Democratie en de Catalonië-kwestie

Laten we nog eens de grondbeginselen van de volksvergadering overlopen. De volksvergadering als kiemcel van de democratische gemeenschap, een begrip zoals het ontvouwd wordt in het werk Directe democratie - Feiten, argumenten en ervaringen omtrent het referendum van J. Verhulst/A. Nijeboer (p. 17-19).

Eerst is er het GELIJKHEIDSBEGINSEL. Of de gelijkwaardigheid in rechte van ieder toerekeningsvatbaar lid van een gemeenschap die wetten stemt via volksvergaderingen. Elk lid kan aan zo'n vergadering deelnemen en de stem van elke deelnemer heeft hetzelfde gewicht.

Vervolgens het INITIATIEFRECHT. Dit vloeit voort uit het gelijkheidsbeginsel en stelt dat ieder lid van de volksvergadering initiatiefrecht heeft, d.w.z. het recht om voorstellen in te dienen en dus de agenda van de volksvergadering mee te bepalen.

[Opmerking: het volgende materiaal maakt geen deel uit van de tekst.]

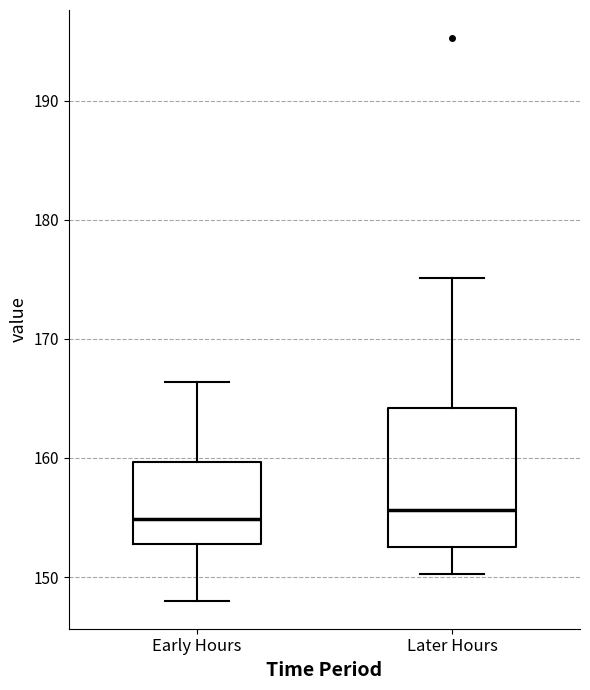

Which box is the tallest, from its lower edge to its upper edge?

Later Hours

Ten slotte de MEERDERHEIDSREGEL en het MANDATERINGSBEGINSEL. Onder de meerderheidsregel verstaan we het principe dat de helft plus één-of-meer van de stemmen wint, en dat elk lid zich daaraan onderwerpt. De reden voor deze overeenkomst is dat een volksvergadering geen beslissingen aanvaardt die een elite haar zou opleggen, aangezien dit zou neerkomen op het ontkennen van het gelijkheids- en het initiatiefbeginsel. De aanleiding, zouden we kunnen zeggen, is dat volledige consensus in de praktijk hoge uitzondering is. En aangezien daarnaast ook universele deelname aan de stemming in de praktijk niet haalbaar is (ziekte bijvoorbeeld, of gebrek aan interesse, of tekort aan inzicht in de gestemde voorstellen), is ook het mandateringsprincipe een essentieel element. Gestemde wetten gelden immers voor alle leden van de gemeenschap en dus geeft hij/zij die niet meestemt aan hen die dit wel doen impliciet een mandaat om in zijn/haar plaats te stemmen.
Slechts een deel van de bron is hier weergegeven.